Can you tell that I was listening to Belle and Sebastian yesterday?
I am settling into my studio space nicely:
Here are some pieces I have made so far. I am pretty interested in the image of the skull, and am exploring it in my work. This interest was sparked by an addiction I have of looking at the selby, photographer Todd Selby’s website. He goes into creative people’s spaces and photographs them and their stuff. I am captivated by people’s sort of universal shrine, or still life arrangements that they create just for themselves. Todd Selby does a fantastic job of capturing that. I am struck by the number of skulls on the site–as though these artists, musicians, etc., want to keep a reminder of mortality close at hand. So I set out to make portraits of the skulls on his site. I have done two so far:
a crystal skull
a skull with gold leaf
So recently, as demonstrated by the skulls, I have been interested in engaging and embracing mortality in my work. I have been reading biographies of and memoirs by Virginia Woolf, Amelia Earhart and Emily Dickinson. I chose three iconic, passionate women who died by different means: suicide, possibly a plane crash or related death, and illness respectively.

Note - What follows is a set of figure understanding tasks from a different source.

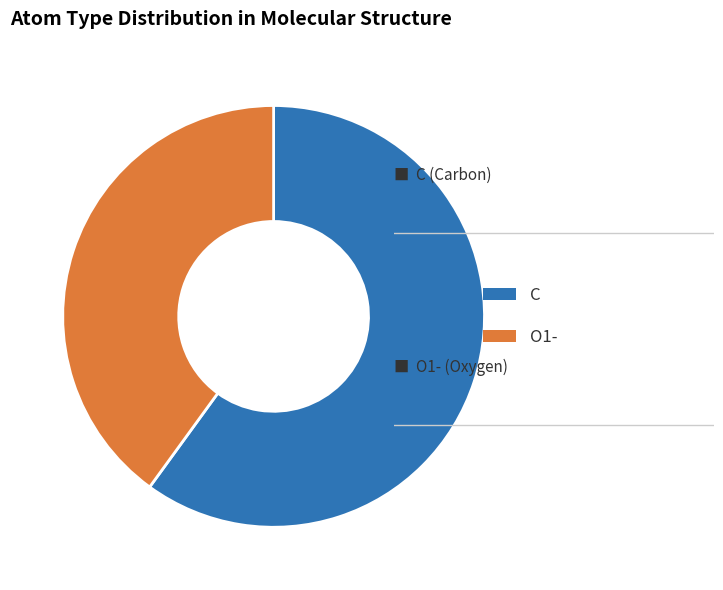

How many slices are in this pie chart?

2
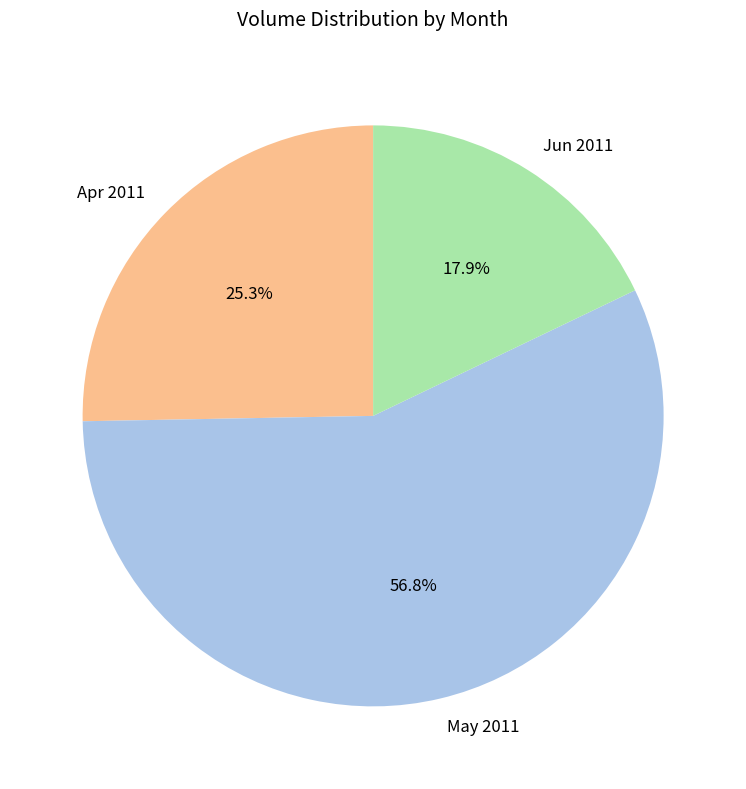

Do Jun 2011 and May 2011 together represent more than half of the pie?

Yes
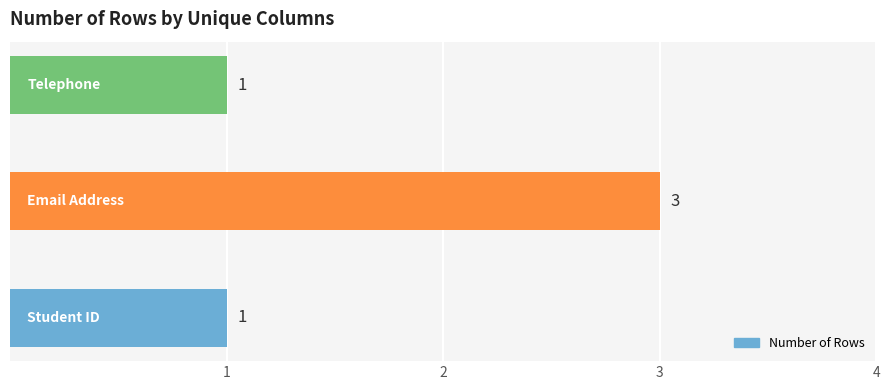

What is the maximum value shown in the chart?

3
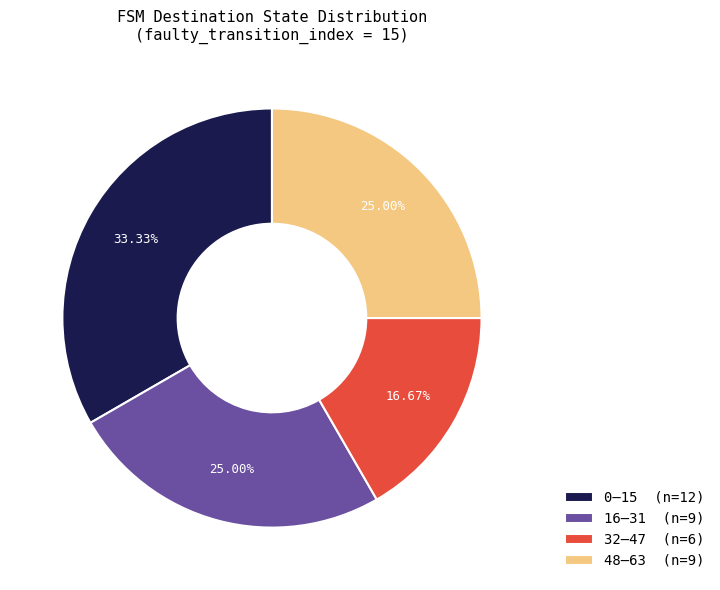

Is there any slice that represents more than half of the pie?

No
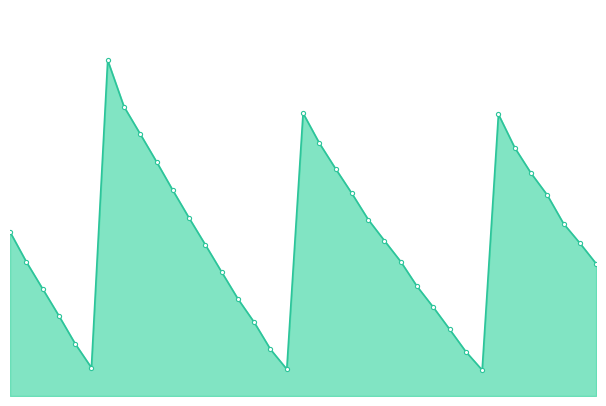

Which category has the lowest value across all series?

2020-01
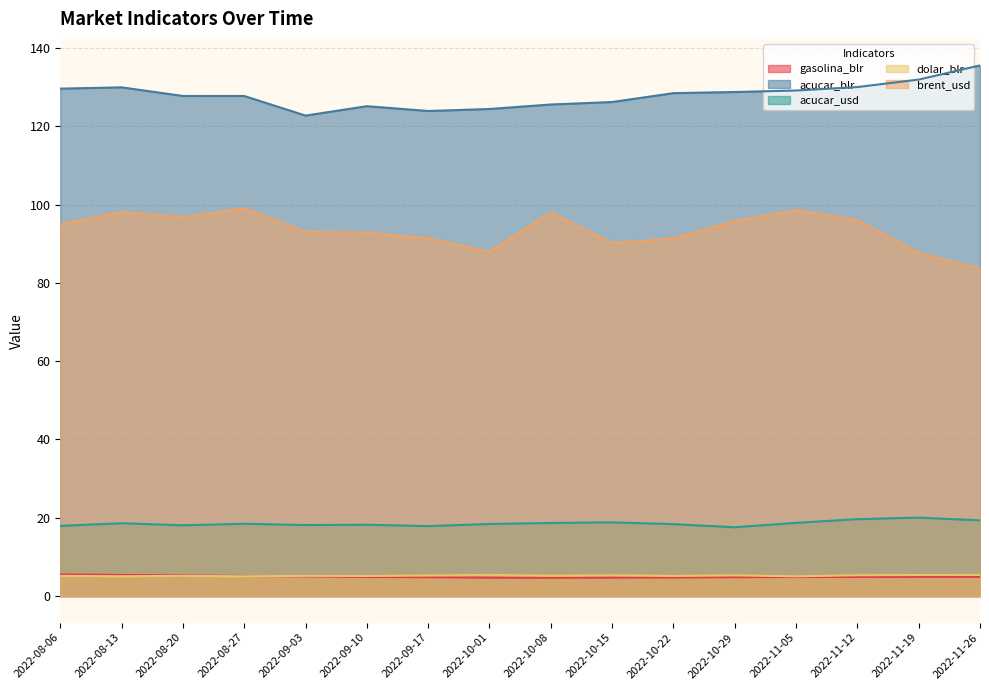

Which series has the largest total across all categories?

acucar_blr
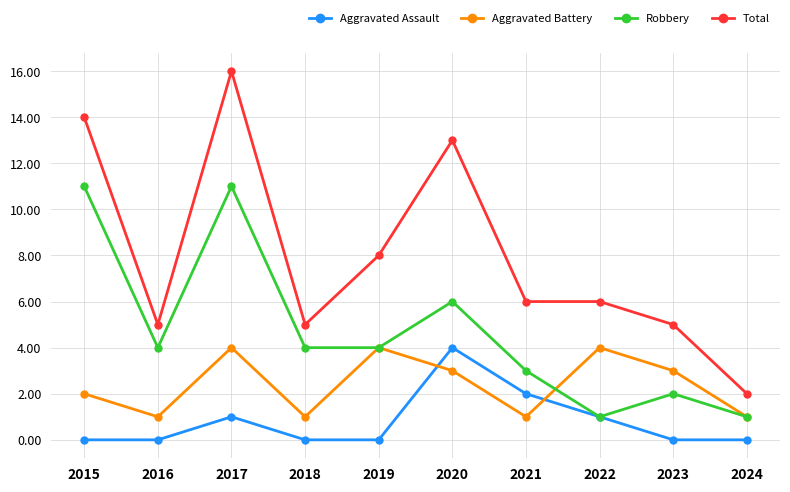

Which series has the largest range (max minus min)?

Total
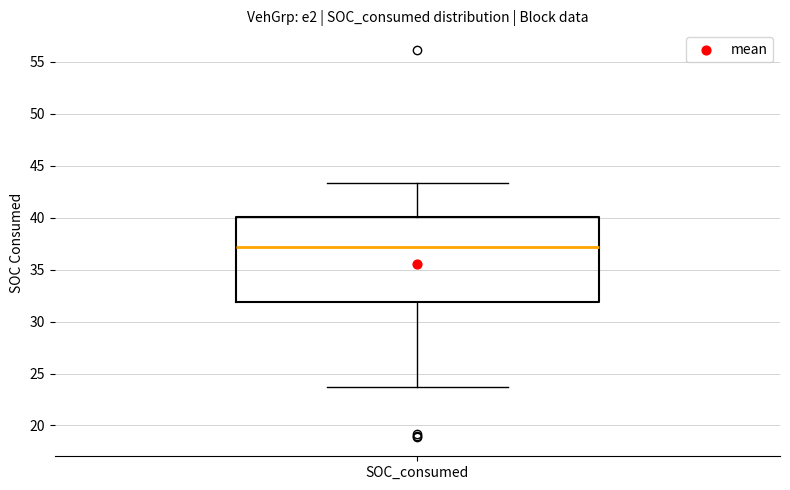

Transcribe this box plot: give where the median line is, the range the box spans, and where the two whiskers end, as read against the y-axis. The values are not printed on the chart, so give them approximately, as read against the axis.

median 37.0, box 32.0 to 40.0, whiskers 23.5 to 43.5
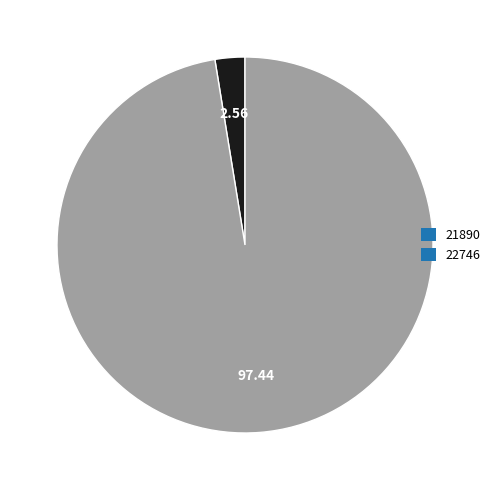

Combined, do 22746 and 21890 account for over 50%?

Yes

So I am making weird little pieces involving these women, their lives, last words and deaths.
I found an image online of Amelia Earhart's palm print, so I decided to make a piece about her lifeline
two small panels--images of Howland Island, Amelia Earheart's destination on her final flight, which she never reached
Also here is a piece that traces pattern of patina on a statue from Buda Castle:
These are just snapshots of what I am working on. The photos are certainly not documentation-quality. Here is another image that relays a sense of scale of some of the work. The paintings are on birch panels mostly in gouache.
I think the smaller panels are about four inches wide, maybe five.